#### PROBLEMS TO SOLVE:
1. In the article on strained Canada-US relations, what position does Christopher Kirkey hold?
2. Quote the article on strained Canada-US relations, starting at "These new tensions" and ending at "the 21st century.".

Canada, US relations are strained
MONTREAL — Chalk up another victim to the coronavirus that has swept across the globe: The decades-old amity that tied Canada to the United States in cross-border marriages and commercial relationships, that deepened during World War II, that took the form of three landmark 20th century free-trade agreements, and that burst into full flower when Canada welcomed American jetliners and their passengers to Newfoundland after the 2001 terrorist attacks.
These new tensions — flaring now that fear of COVID-19 has gone viral — have swept away the welcome mat that Americans for generations have bound across to enter Canada for vacations, family visits and business — are a fresh example of the diminishment of American influence in the first quarter of the 21st century.
On the North American continent, the result is an unexpected and perhaps unprecedented case of social distancing.
True to the maxim of Canada’s Inuits that all threats come from the south, Andre Picard, a columnist in the Globe and Mail newspaper, riffed off the old adage that when the United States sneezes, Canada catches a cold.
“What happens when the U.S. coughs? When it coughs that dry hacking coronavirus cough?” he asked. “We’re about to find out.”
This spring, with neighboring New York State and Washington State considered hotbeds of the menacing virus and with Americans stocking up on firearms, the United States is at risk of losing its cultural and emotional most-favored-nation status here.
President Donald Trump’s swiftly changing views of the seriousness of the virus and the nation’s response to the COVID-19 threat have exacerbated concerns in Canada.
“Americans have been behind the curve and haven’t done a lot of testing,” said Christopher Kirkey, director of the Center for the Study of Canada at the State University of New York College at Plattsburgh. “So it is natural that people think Americans pose a threat. There is a lot of fear about this.”
To be sure, there have been squalls in the two countries’ relationships before. Former Prime Minister Stephen Harper once noted that an American invasion of Canada during the War of 1812 “made Canada possible.”
Canada looked askance as American involvement in Vietnam deepened and were horrified when President Lyndon B. Johnson, meeting with Prime Minister Lester B. Pearson at Camp David in 1965, grabbed the Nobel Peace Prize winner and shook him while remonstrating that the Canadians’ critique of American war policies was unwelcome.
When, two years ago, Trump invoked “national security” to defend his decision to impose steel and aluminum tariffs on Canada, Chrystia Freeland, then Canada’s foreign minister, mocked the notion her country was a threat to the more powerful nation south of the border.

[Saved entries]
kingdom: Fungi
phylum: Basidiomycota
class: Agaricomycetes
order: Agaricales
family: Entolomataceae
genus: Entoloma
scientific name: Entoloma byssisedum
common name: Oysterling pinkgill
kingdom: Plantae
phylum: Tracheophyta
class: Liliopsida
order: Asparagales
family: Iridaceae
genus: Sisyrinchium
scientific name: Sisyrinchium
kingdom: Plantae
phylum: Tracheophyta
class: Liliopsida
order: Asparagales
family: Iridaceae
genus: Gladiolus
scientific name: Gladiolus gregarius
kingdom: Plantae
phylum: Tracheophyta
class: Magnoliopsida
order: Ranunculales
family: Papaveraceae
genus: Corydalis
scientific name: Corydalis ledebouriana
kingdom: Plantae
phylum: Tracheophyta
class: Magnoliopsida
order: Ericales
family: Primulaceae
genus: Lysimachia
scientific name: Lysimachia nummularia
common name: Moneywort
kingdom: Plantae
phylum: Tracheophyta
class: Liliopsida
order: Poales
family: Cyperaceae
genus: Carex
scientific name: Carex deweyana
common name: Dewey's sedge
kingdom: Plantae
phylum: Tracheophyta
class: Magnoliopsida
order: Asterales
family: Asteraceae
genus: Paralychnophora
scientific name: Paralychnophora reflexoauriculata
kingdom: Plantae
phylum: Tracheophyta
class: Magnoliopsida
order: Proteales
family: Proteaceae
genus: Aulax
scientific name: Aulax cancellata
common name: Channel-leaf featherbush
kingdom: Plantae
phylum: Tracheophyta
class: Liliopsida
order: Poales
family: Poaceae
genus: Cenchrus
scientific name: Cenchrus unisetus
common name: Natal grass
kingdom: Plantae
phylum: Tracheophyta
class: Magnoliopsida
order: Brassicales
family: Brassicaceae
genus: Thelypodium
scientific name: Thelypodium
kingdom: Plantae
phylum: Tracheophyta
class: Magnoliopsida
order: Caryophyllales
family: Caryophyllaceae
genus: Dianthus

#### ANSWERS FOR EACH ITEM:
1. He is director of the Center for the Study of Canada at the State University of New York College at Plattsburgh.

2.
These new tensions — flaring now that fear of COVID-19 has gone viral — have swept away the welcome mat that Americans for generations have bound across to enter Canada for vacations, family visits and business — are a fresh example of the diminishment of American influence in the first quarter of the 21st century.